Then I came to the difference between the Thomistic and the Scotistic concepts of God, and the great consequences of this – God is primarily intellect in Aquinas and primarily will in Scotus and, with will, the threat against everything which can be deduced, the impossibility of deducing anything because God’s will is nothing other than what He wills, but you cannot make Him dependent on anything else, even on principles described that as the “threat” against the safety of rationalism, and described it also as one of the roots of the good sides in positivism, namely the humble acceptance of reality as it is given, given by the irrational ground of being, given by the irrational will of God.

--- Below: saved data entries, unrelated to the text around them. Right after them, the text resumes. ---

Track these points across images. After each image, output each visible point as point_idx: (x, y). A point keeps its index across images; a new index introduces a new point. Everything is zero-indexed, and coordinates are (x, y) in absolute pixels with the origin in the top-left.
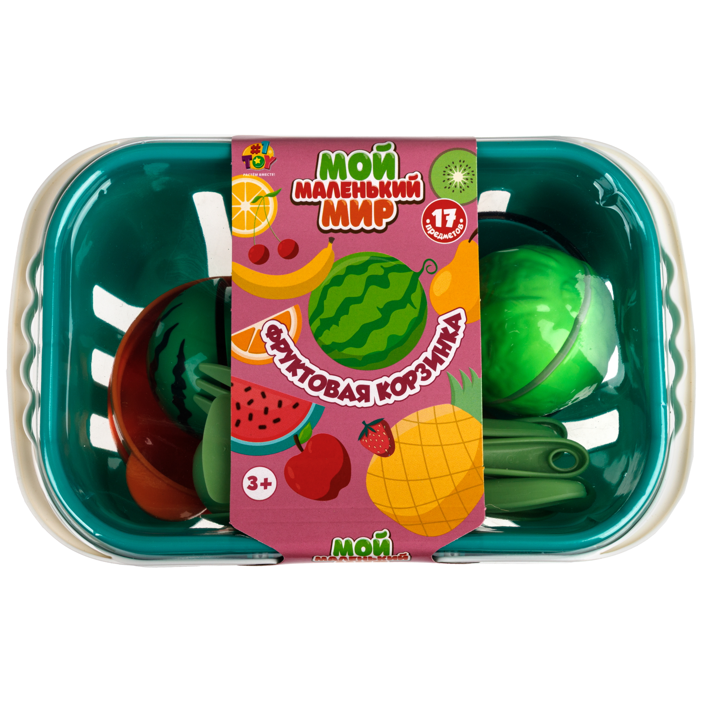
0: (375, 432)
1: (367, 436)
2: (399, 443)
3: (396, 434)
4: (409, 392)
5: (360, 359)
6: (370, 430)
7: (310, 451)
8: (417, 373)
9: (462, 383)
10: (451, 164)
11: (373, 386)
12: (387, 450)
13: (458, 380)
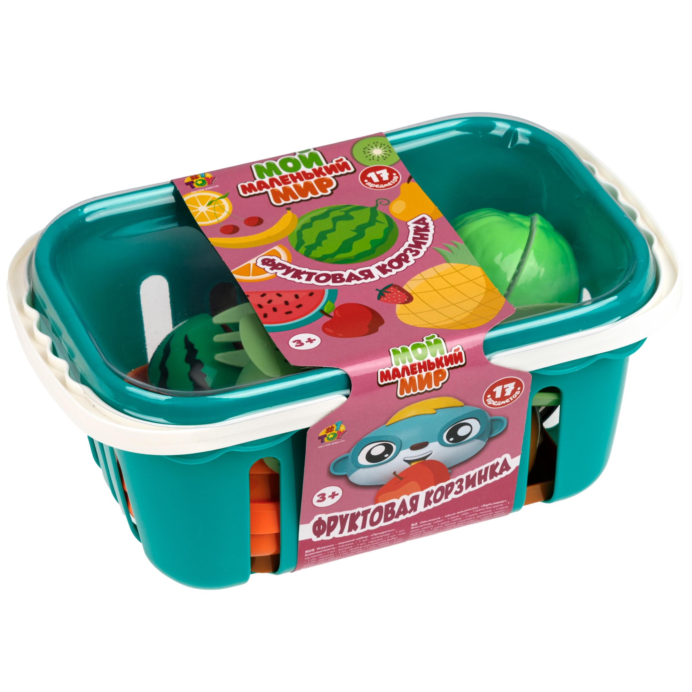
0: (390, 292)
1: (384, 296)
2: (415, 294)
3: (410, 290)
4: (405, 265)
5: (353, 258)
6: (385, 293)
7: (339, 316)
8: (407, 253)
9: (449, 250)
10: (367, 146)
11: (373, 269)
12: (407, 300)
13: (445, 249)
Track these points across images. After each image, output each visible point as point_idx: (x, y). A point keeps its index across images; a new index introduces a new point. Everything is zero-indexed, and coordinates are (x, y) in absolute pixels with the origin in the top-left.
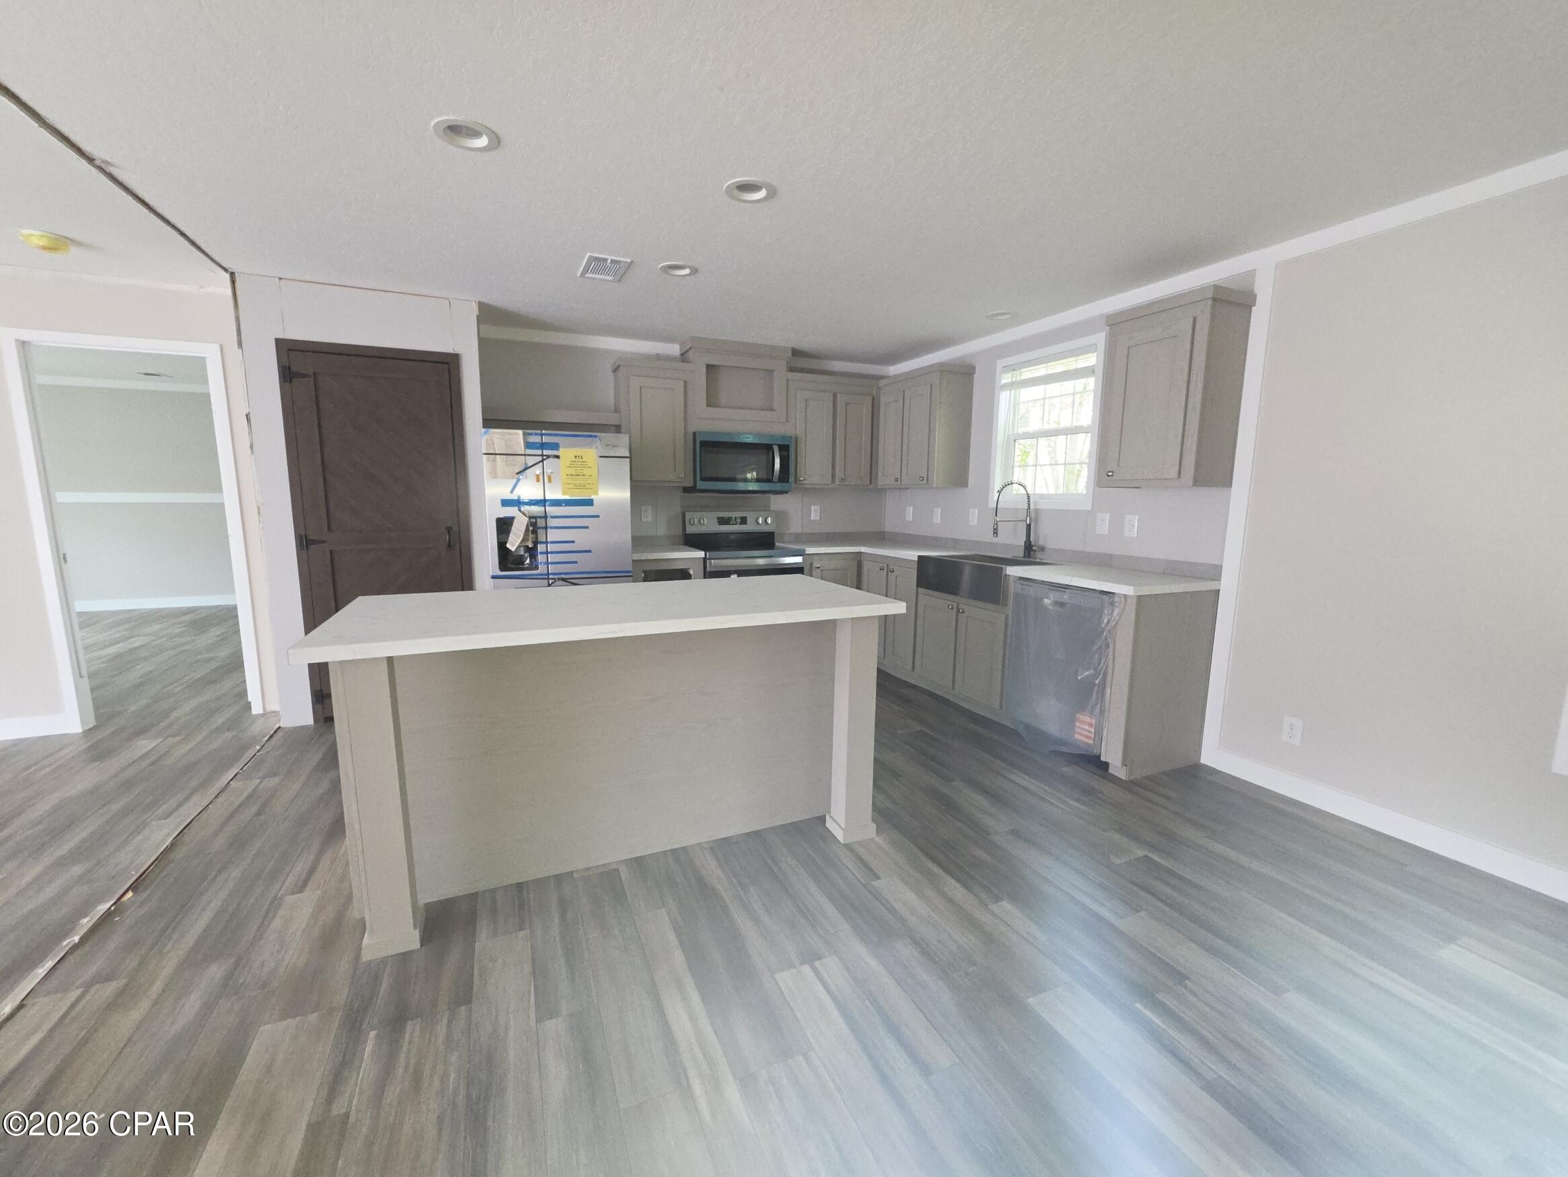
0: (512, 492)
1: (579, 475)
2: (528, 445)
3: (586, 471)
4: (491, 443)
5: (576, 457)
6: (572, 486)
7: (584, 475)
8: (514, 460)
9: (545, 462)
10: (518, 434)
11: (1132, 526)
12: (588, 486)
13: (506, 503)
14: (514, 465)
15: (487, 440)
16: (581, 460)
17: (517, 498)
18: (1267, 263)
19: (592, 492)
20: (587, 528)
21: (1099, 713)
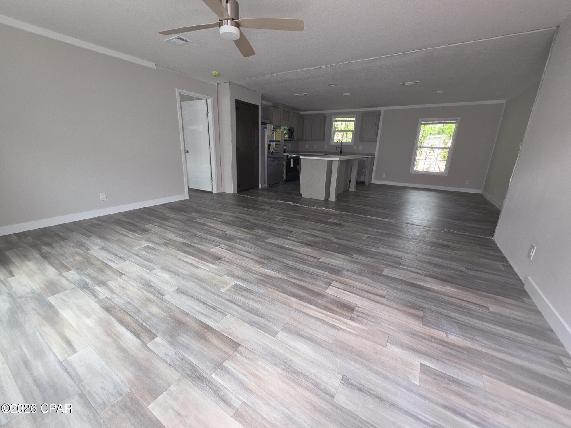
0: (271, 139)
2: (273, 128)
4: (268, 127)
5: (278, 131)
6: (278, 138)
7: (279, 135)
8: (271, 131)
9: (275, 132)
10: (272, 126)
13: (270, 141)
14: (271, 133)
18: (383, 109)
19: (280, 139)
20: (279, 147)
21: (365, 175)
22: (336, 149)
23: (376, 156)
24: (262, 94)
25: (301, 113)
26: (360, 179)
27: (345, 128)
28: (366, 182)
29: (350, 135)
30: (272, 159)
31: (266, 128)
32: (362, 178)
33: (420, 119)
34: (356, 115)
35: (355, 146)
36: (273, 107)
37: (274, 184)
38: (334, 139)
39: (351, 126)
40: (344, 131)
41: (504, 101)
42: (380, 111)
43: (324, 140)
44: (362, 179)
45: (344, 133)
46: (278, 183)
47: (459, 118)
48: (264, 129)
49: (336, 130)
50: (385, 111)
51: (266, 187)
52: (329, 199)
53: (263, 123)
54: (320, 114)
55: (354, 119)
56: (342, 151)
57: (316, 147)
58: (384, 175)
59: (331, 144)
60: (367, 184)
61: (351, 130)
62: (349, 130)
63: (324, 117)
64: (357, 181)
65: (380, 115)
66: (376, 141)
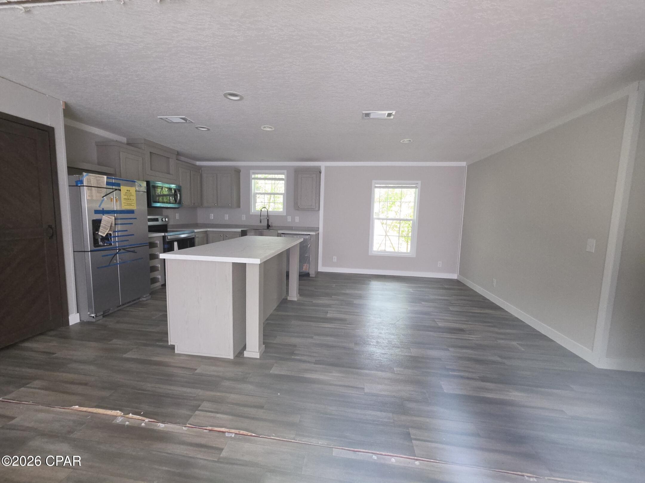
0: (100, 206)
1: (129, 199)
2: (108, 183)
3: (132, 197)
4: (89, 181)
5: (127, 190)
6: (126, 204)
7: (131, 199)
8: (101, 191)
9: (114, 192)
10: (104, 178)
11: (297, 219)
12: (132, 204)
13: (97, 212)
14: (101, 193)
15: (88, 179)
16: (129, 192)
17: (102, 209)
18: (323, 165)
19: (134, 207)
20: (132, 224)
21: (309, 263)
22: (261, 222)
23: (321, 231)
24: (66, 104)
25: (198, 163)
26: (303, 269)
27: (272, 189)
28: (312, 273)
29: (280, 199)
30: (113, 252)
31: (82, 182)
32: (304, 267)
33: (374, 181)
34: (285, 171)
35: (288, 217)
36: (128, 144)
37: (120, 306)
38: (255, 206)
39: (281, 187)
40: (271, 194)
41: (464, 164)
42: (320, 167)
43: (239, 206)
44: (305, 269)
45: (271, 196)
46: (139, 299)
47: (419, 182)
48: (76, 186)
49: (258, 192)
50: (326, 167)
51: (94, 320)
52: (246, 354)
53: (72, 170)
54: (230, 167)
55: (283, 176)
56: (270, 224)
57: (227, 217)
58: (335, 259)
59: (251, 214)
60: (314, 276)
61: (281, 192)
62: (278, 192)
63: (237, 171)
64: (300, 273)
65: (320, 173)
66: (319, 210)
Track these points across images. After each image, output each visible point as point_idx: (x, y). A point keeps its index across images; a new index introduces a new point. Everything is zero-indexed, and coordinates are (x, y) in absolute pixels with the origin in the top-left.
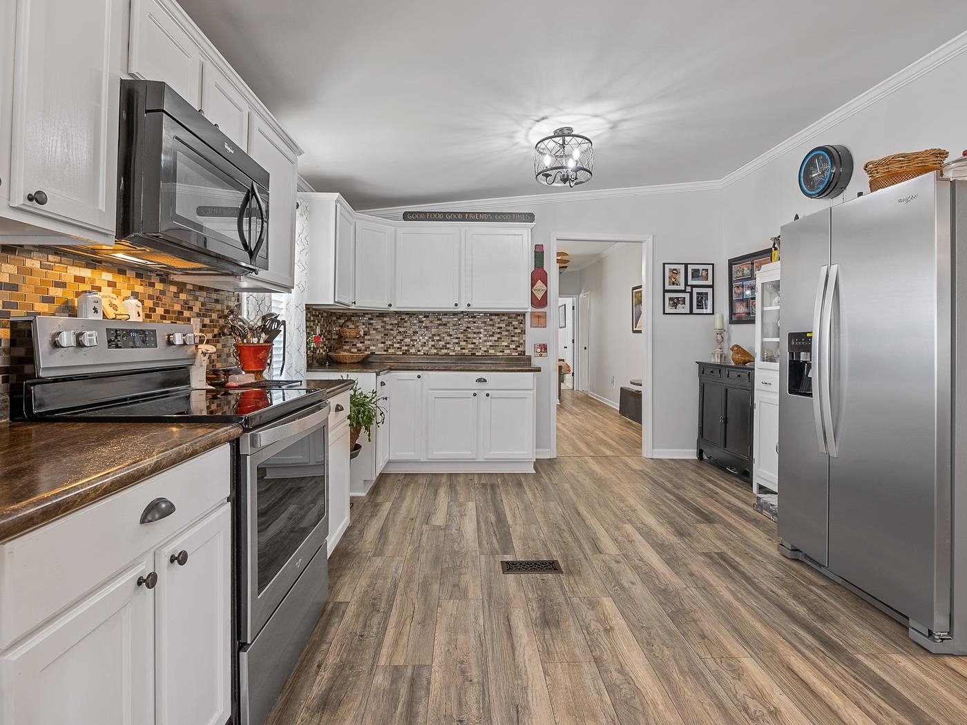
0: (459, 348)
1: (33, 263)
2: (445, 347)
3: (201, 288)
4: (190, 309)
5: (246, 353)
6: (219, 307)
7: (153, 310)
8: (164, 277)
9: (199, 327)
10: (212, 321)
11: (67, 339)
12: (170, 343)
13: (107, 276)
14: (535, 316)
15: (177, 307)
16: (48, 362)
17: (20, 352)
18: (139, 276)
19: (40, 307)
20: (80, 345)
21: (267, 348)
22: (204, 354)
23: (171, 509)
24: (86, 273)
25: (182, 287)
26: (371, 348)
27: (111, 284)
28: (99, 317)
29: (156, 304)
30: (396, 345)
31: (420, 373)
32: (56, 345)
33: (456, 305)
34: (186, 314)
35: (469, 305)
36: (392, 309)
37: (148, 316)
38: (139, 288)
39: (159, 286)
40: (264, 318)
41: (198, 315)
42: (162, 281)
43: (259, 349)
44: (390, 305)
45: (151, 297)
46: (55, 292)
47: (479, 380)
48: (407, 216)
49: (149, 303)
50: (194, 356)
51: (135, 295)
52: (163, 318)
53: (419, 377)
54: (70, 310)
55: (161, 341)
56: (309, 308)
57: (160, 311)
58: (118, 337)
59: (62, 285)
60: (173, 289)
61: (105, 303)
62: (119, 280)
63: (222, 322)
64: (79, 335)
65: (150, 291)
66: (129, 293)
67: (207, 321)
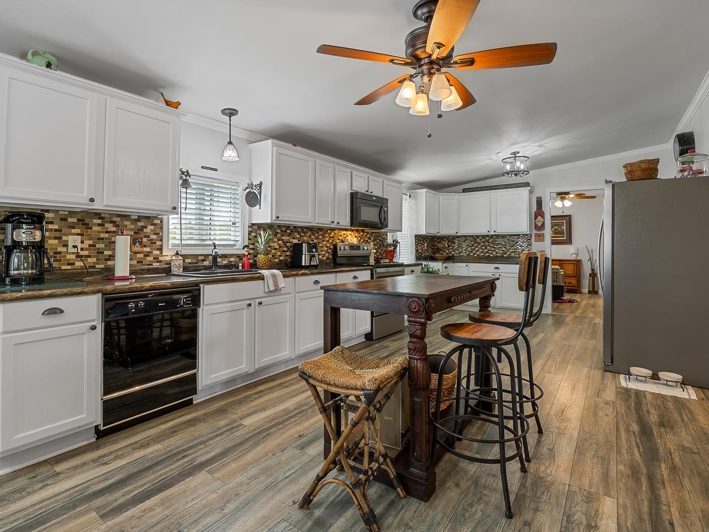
0: (495, 253)
1: (336, 232)
2: (487, 252)
3: (374, 233)
4: (370, 239)
5: (387, 253)
6: (379, 238)
7: (360, 240)
8: (363, 231)
9: (373, 244)
10: (377, 243)
11: (342, 248)
12: (364, 249)
13: (350, 233)
14: (537, 236)
15: (367, 239)
16: (340, 253)
17: (335, 251)
18: (356, 231)
19: (338, 241)
20: (344, 249)
21: (394, 251)
22: (373, 252)
23: (357, 278)
24: (345, 232)
25: (368, 233)
26: (453, 253)
27: (351, 234)
28: (348, 243)
29: (361, 239)
30: (463, 251)
31: (467, 264)
32: (340, 249)
33: (488, 231)
34: (369, 241)
35: (495, 231)
36: (458, 235)
37: (359, 242)
38: (357, 235)
39: (362, 234)
40: (393, 242)
41: (373, 241)
42: (362, 232)
43: (391, 251)
44: (457, 233)
45: (360, 237)
46: (340, 238)
47: (496, 268)
48: (464, 191)
49: (359, 238)
50: (370, 254)
51: (356, 237)
52: (363, 242)
53: (467, 266)
54: (342, 241)
55: (361, 248)
56: (416, 236)
57: (362, 240)
58: (352, 247)
59: (341, 236)
60: (365, 234)
61: (349, 239)
62: (352, 233)
63: (381, 243)
64: (344, 247)
65: (359, 235)
66: (354, 236)
67: (375, 243)
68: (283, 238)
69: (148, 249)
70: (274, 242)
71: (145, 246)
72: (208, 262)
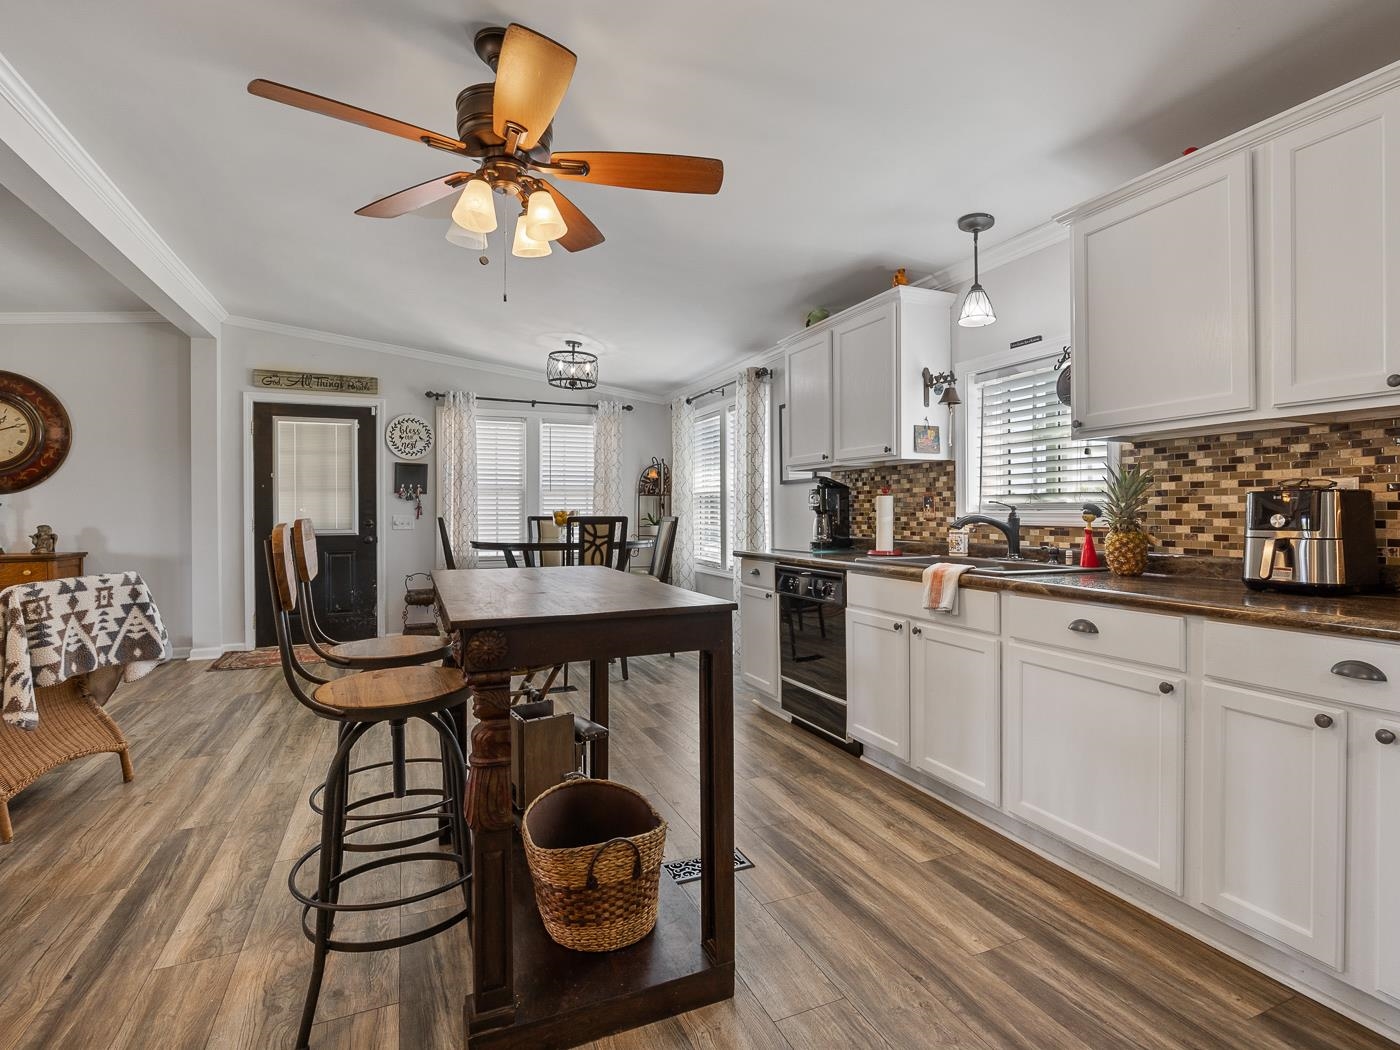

Now I go back to Thomas Aquinas and discuss a few of his doctrines which are so important that we all must know them. The first is his doctrine of nature and grace. His famous statement reads: “Grace does not remove nature but fulfills it.” Now this is a very important principle – grace is not the negation but the fulfillment of nature. I can now use my long excursus about Pelagianism in saying that the radical Augustinians – or more exactly the Manichaean distortions of Augustine – would not follow Thomas in this sentence. They would say that grace removes nature, just as I said that that the New Being is a negation of the old creation, and not only of the distortion of the old creation. For Thomas Aquinas, with whom I feel very much in unity in this point, nature and grace are not two contradictory concepts – only distorted or estranged nature and grace are contradictory concepts, but not nature as such. But now he says that nature is fulfilled in supra-nature; and supra-nature is grace. This is a structure of reality which was always, even by creation. God gave to Adam in Paradise not only his natural abilities but, beyond this, a donum superadditum, a gift which he added to his natural gifts, namely the gift of grace which made it possible for Adam to consist in his state of union with God.